SCOTUS smacks down pharmacists who refuse to dispense birth control because of Jesus

The U.S. Supreme Court announced on Tuesday that they will not hear a case which involves pharmacists in the state of Washington refusing to dispense birth control based on their religious beliefs.

Following Monday’s historic ruling defending women’s abortion rights in Texas, SCOTUS justices said they will not review a Washington state rule compelling pharmacies to fill prescriptions despite religious grievances, USA Today reports.

“A pharmacist’s personal religious beliefs must not be allowed to get between a patient and her doctor,” said the Rev. Barry W. Lynn, executive director of Americans United. “The Supreme Court did the right thing by refusing to hear this case.”

Not all justices were supportive of the decision. According to Patheos, it only takes four justices to hear a case at the Supreme Court. The three conservatives, Chief Justice John Roberts and Justices Samuel Alito and Clarence Thomas all wanted to take up the case and dissented when the other five refused.

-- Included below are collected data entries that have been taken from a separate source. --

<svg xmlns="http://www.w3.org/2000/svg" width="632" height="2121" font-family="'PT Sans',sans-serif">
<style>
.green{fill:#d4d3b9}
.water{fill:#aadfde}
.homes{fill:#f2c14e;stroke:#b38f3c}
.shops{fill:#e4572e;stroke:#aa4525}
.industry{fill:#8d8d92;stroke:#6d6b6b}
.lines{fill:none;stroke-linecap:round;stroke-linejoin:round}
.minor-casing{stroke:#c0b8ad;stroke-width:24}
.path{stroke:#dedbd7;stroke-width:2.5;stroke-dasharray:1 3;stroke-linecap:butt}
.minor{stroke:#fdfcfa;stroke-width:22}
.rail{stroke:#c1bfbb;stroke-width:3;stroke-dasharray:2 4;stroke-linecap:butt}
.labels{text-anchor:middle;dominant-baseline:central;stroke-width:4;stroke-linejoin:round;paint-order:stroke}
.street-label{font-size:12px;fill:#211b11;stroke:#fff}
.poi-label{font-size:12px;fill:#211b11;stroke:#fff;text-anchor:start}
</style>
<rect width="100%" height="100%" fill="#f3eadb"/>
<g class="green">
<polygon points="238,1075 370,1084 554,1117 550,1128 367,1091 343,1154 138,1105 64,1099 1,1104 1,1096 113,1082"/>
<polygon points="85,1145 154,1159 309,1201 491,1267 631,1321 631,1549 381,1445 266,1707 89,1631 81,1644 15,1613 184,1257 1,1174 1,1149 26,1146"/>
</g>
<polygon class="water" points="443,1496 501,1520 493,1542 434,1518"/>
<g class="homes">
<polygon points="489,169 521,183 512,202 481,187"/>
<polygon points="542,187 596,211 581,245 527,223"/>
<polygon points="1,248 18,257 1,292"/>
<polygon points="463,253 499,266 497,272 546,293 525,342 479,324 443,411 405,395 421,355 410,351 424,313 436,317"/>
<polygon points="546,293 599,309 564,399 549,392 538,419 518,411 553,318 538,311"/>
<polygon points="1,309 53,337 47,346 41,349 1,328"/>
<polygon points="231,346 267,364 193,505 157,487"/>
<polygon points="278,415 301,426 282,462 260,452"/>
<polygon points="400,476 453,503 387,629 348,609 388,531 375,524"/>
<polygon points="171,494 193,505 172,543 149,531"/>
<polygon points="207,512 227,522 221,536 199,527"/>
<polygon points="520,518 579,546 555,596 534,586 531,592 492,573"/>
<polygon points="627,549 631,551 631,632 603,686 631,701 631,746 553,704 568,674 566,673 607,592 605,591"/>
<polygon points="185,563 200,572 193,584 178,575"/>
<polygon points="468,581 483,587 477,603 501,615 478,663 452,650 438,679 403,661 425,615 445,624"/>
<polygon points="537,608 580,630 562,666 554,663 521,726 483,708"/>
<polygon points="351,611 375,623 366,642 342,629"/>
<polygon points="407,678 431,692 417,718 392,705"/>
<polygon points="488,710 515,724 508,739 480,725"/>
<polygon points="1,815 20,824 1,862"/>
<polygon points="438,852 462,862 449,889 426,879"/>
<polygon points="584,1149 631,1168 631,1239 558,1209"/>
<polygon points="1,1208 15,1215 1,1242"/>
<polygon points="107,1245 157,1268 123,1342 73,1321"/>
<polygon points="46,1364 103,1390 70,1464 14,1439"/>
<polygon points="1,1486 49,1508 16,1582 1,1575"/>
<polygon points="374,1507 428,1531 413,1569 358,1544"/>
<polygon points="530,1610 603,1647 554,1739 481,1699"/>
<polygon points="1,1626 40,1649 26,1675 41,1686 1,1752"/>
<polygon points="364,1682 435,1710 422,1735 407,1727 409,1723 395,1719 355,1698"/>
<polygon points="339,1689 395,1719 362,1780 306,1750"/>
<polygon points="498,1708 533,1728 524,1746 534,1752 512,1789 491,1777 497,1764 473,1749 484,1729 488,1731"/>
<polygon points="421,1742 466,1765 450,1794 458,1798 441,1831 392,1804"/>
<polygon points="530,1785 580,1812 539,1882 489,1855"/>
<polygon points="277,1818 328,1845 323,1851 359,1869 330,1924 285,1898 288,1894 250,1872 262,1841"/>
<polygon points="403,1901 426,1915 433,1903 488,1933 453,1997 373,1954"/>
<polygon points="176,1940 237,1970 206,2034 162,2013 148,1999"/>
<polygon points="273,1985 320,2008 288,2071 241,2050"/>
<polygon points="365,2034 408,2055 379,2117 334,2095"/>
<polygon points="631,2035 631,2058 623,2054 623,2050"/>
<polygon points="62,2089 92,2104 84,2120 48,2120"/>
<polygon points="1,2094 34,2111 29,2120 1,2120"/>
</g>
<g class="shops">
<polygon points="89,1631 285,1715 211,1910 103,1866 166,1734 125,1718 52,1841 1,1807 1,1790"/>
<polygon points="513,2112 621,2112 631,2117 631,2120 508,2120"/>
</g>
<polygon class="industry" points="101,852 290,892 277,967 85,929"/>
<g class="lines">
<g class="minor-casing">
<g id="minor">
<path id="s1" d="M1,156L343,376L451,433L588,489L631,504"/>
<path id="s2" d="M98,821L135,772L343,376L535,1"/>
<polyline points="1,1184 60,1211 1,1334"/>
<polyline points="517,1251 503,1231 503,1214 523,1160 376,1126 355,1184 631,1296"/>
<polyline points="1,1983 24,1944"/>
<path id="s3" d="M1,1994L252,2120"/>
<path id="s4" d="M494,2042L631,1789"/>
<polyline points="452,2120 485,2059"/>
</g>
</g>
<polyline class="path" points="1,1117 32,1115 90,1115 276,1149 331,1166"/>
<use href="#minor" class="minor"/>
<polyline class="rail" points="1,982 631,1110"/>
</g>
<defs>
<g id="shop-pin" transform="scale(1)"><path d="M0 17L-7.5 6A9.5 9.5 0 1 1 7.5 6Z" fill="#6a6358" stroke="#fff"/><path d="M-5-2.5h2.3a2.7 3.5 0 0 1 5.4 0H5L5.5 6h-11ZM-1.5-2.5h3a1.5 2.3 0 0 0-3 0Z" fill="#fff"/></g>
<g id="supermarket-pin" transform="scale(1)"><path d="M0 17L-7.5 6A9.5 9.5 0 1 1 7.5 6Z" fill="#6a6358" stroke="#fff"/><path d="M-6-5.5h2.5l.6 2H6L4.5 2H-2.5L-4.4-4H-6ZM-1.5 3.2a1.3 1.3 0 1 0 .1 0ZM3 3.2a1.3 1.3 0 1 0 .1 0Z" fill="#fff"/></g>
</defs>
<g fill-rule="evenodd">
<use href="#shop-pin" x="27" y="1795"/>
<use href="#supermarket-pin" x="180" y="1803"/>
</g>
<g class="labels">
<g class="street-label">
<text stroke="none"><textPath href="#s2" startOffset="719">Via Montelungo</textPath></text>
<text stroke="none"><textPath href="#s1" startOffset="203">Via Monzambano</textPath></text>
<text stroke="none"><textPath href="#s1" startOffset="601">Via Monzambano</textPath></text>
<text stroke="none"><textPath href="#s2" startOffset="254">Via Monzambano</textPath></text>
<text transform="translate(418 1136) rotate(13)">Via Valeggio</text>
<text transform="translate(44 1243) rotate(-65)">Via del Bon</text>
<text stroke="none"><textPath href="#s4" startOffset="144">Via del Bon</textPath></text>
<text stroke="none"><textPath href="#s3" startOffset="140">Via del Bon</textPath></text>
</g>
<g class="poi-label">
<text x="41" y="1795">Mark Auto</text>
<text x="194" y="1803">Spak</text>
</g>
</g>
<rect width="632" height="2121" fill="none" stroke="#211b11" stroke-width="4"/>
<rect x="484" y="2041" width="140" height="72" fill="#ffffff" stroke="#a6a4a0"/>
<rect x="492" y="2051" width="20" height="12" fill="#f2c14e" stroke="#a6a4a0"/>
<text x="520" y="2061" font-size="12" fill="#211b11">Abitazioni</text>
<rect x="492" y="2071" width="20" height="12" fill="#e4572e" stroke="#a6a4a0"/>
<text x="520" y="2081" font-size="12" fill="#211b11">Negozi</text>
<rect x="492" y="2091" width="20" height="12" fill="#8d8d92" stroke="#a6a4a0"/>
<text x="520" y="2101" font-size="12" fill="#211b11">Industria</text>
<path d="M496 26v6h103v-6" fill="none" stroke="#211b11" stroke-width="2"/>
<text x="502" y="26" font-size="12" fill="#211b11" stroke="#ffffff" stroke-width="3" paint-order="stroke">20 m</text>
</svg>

“If this is a sign of how religious liberty claims will be treated in the years ahead. [Those] who value religious freedom have cause for great concern,” Alito wrote.

According to USA Today, the case is a commercial version of others that have come before it in recent years. From nonprofit and for-profit employers seeking religious exemptions, the Washington case is similar to Hobby Lobby’s objection to the federal rule requiring most health insurance plans to include free coverage of contraceptives.

“For over 40 years, Congress and all 50 states have protected the right of pharmacists, doctors, nurses, and other health professionals to step aside when asked to participate in what they consider to be an abortion,” the pharmacy’s petition seeking Supreme Court review said. “The decision below authorizes a dangerous intrusion on this right.”

The Americans United for Separation of Church and State agreed with the court’s decision in a filed “Friend of the Court Brief.”

“The Free-Exercise Clause of the First Amendment should [not] be used as a sword to impose the beliefs of one faith upon those who do not share the faith,” the brief said. “That curtails religious freedom instead of advancing it.”